The American scholar Benjamin Franklin developed a prolific activity on fronts such as publishing, culture, science, diplomacy and politics. He was an inexhaustible and outstanding man in all the fields of knowledge that he cultivated.
At 42, he had become rich enough from his publishing activity to dedicate himself exclusively to science. As he recounts in his memoirs, having retired from business, many of his fellow citizens considered him an idle man. Though he was busy with his “scientific distractions,” as he called them, he was required time and again to accept public office.
He was elected Justice of the Peace of Philadelphia in 1749, a member of the Pennsylvania General Assembly in 1751, a delegate to the Postmaster General of North America in 1753… In 1757 the Assembly sent him to London as a representative of Pennsylvania to settle a dispute on the payment of taxes, a conflict that would be repeated frequently and would become one of the triggers for the revolution that broke out in 1775.
That would be the first of several trips he made to the capital of the Empire as a representative of the colonies, of whose union he was a fervent defender. Although Franklin had always considered himself British and did not want North American independence – only greater economic-administrative autonomy and representation in Parliament – King George III’s centralist and restrictive policies would make him question his loyalty to the Crown.
During his long stays in London – he spent almost two decades there – he became aware of the great fame and prestige he had acquired on the other side of the Atlantic (he would be elected a member of the two most prestigious science academies in the world at that time, the Royal Society of London and Paris). His presence was highly required and appreciated in cultural circles and high society. They invited him to scientific demonstrations, cultural meetings, chess games (another of his passions), dinners, dances… And he returned these expressions of admiration with his courageous and gallant manner, his witty conversation and his predisposition to share ideas and knowledge. .
Freemason and libertine?
Between enlightened progressivism and classic chaos
Freemasonry, whose lodges were centers for the transmission of Enlightenment ideas, seduced a good number of intellectuals during the 18th century, including Franklin. In 1730 he published a laudatory article in his newspaper, reporting on the establishment of Freemasonry in Pennsylvania. A year later he entered Saint John’s Lodge in Philadelphia, becoming Grand Master. In 1734 he contributed to its popularization by publishing as a printer Anderson’s Constitutions, the founding document of British Freemasonry.
In London he came into contact with enlightened men and freemasons from all over Europe, but also with members of high society who had a somewhat different concept of associationism. Like Francis Dashwood, an aristocratic member of the British Parliament who, in his spare time, presided over the Hellfire Club, a libertine society that met in secret in the mansions of its exclusive members. It is known that Franklin attended these meetings, although not the content of them. It was rumored that they performed satanic rituals, although they were possibly recreational evenings in the Dionysian spirit, accompanied by alcohol and prostitutes.
This popularity was even greater when he was in France.

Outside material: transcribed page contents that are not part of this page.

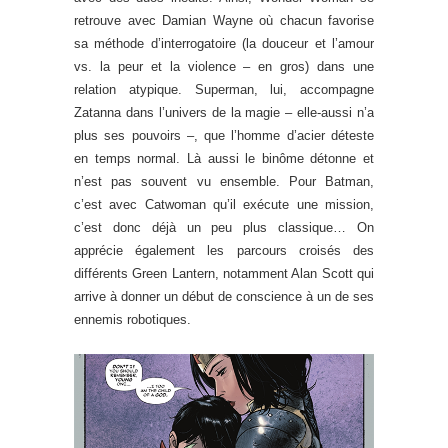
retrouve avec Damian Wayne où chacun favorise
sa méthode d’interrogatoire (la douceur et l’amour
vs. la peur et la violence – en gros) dans une
relation atypique. Superman, lui, accompagne
Zatanna dans l’univers de la magie – elle-aussi n’a
plus ses pouvoirs –, que l’homme d’acier déteste
en temps normal. Là aussi le binôme détonne et
n’est pas souvent vu ensemble. Pour Batman,
c’est avec Catwoman qu’il exécute une mission,
c’est donc déjà un peu plus classique… On
apprécie également les parcours croisés des
différents Green Lantern, notamment Alan Scott qui
arrive à donner un début de conscience à un de ses
ennemis robotiques.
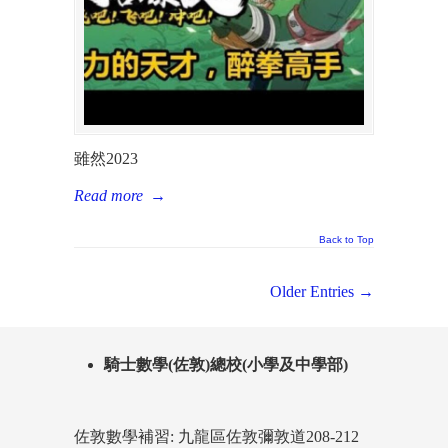
雖然2023
Read more
→
Back to Top
Older Entries →
騎士數學(佐敦)總校(小學及中學部)
佐敦數學補習: 九龍區佐敦彌敦道208-212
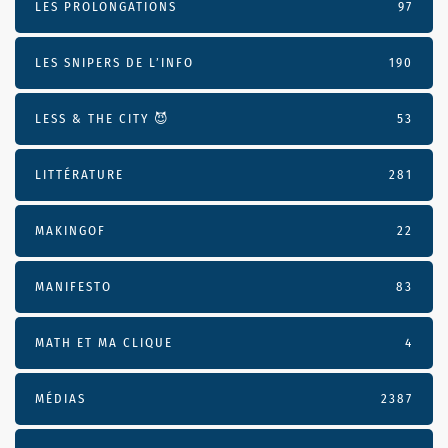
LES PROLONGATIONS
97
LES SNIPERS DE L’INFO
190
LESS & THE CITY 😈
53
LITTÉRATURE
281
MAKINGOF
22
MANIFESTO
83
MATH ET MA CLIQUE
4
MÉDIAS
2387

During the nine years that he spent there as ambassador, from 1776 to 1785, the elderly and widowed Franklin (his wife died in 1774, while he was in London) became a regular presence in Parisian salons, both in those of the academies scientific as in those of the court of Louis XVI and Marie Antoinette. There he acquired a reputation as a seducer and met the brilliant salonnière Madame Helvétius, widow of the philosopher Claude-Adrien Helvétius, with whom he fell madly in love and asked to marry her. She discreetly rejected him, although they remained friends throughout their lives.
The birth of a nation
Franklin did not come to Paris for pleasure, but with an important diplomatic mission: to convince France to support the American rebels in their fight against Great Britain. The war had begun in 1775. A year later, on July 4, 1776, he signed and participated in the writing of the United States Declaration of Independence.
His search for support in Paris was as fruitful as his time in the great halls. He achieved a military alliance with the kingdom of Louis XVI in 1778, decisive for the victory of the Americans, and was one of the signatories of the peace treaty of Paris of 1783, by which Great Britain recognized the independence of its North American colonies.
In 1785, at the age of 79 and suffering from gout due to his obesity (which had increased in France due to his taste for haute cuisine), Franklin returned to the United States. Despite his age and state of health (he also suffered from kidney stones and had psoriasis), he remained involved in building his newly created country. Shortly after arriving in Philadelphia, he was elected Governor of Pennsylvania. Two years later he participated as a delegate to the Philadelphia Convention, where the Constitution of the United States was written and signed. In the last years of his life, he was involved in defending the abolition of slavery, which he considered contradictory to what was ratified in the Magna Carta.
Affected by pleurisy, he died on April 17, 1790. On his deathbed, he had time to finish the last part of his autobiography and write a letter to a scientist friend with one of his most famous phrases: “Nothing can be said which is true in this world, except death and taxes. A letter that he signed in the same way as his epitaph begins: “Benjamin Franklin. Printer”.